Я выложила ему свою гипотезу о возможном продолжении наказания, понесенного в земной жизни, на том свете. Это, похоже, совсем разозлило его, и он зашагал быстрее, больше не оборачиваясь ко мне.

Думая о его внутренних терзаниях, причине его смятения, я бередила свою совесть, обвиняя нас самих в том, что некогда выпустили из рук этого кентавра, одной частью принадлежащего Литературе, другой — важному учреждению с узкими коридорами. А иногда, вспоминая морщинистое лицо его желчной, недовольной всем на свете жены, видела причины всего произошедшего с ним в ней.

Яд, исходящий от этой женщины, я ощутила очень давно, на каком-то общественном мероприятии, заметив, что он обращается с ней как с чем-то смертельно опасным, с тайной осторожностью и трепетным почтением. Такое же отношение просматривалось и в его полных тревоги и страха стихах последних лет, посвященных ее туфлям, перчаткам. Он читал их без вдохновения, с непонятной, напряженной ответственностью, будто официальный документ. И его привычку с раннего утра до поздней ночи, зачастую и по выходным дням, засиживаться в своем кабинете, напоминающем одиночную камеру, я также связывала с нежеланием остаться один на один с этой женщиной.

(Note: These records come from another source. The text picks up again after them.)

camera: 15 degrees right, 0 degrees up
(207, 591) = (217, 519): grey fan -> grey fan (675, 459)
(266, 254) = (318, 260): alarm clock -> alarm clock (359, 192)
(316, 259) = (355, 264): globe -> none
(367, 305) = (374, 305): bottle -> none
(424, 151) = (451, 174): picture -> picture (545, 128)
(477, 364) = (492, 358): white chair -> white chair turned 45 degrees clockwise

Временами я сваливала всю вину за происходящее на саму жизнь, на весь мир, управляемый страшными законами материальности, стремящейся уничтожить все духовное. Шагая рядом, я вспоминала его далекое прошлое. Не имея возможности платить за свет и тепло, долгие зимние месяцы он замерзал со своей семьей в темноте. Семейные неурядицы проглядывали сквозь неопрятность его одежд, когда, подавленный беспросветной нуждой, придя на работу, он молча сидел в своем пыльном закутке и смотрел на нас оттуда отрешенным взглядом. В такие минуты он напоминал старого, мудрого филина, потерявшего всякие ориентиры среди обилия развалин, окружающих его с четырех сторон.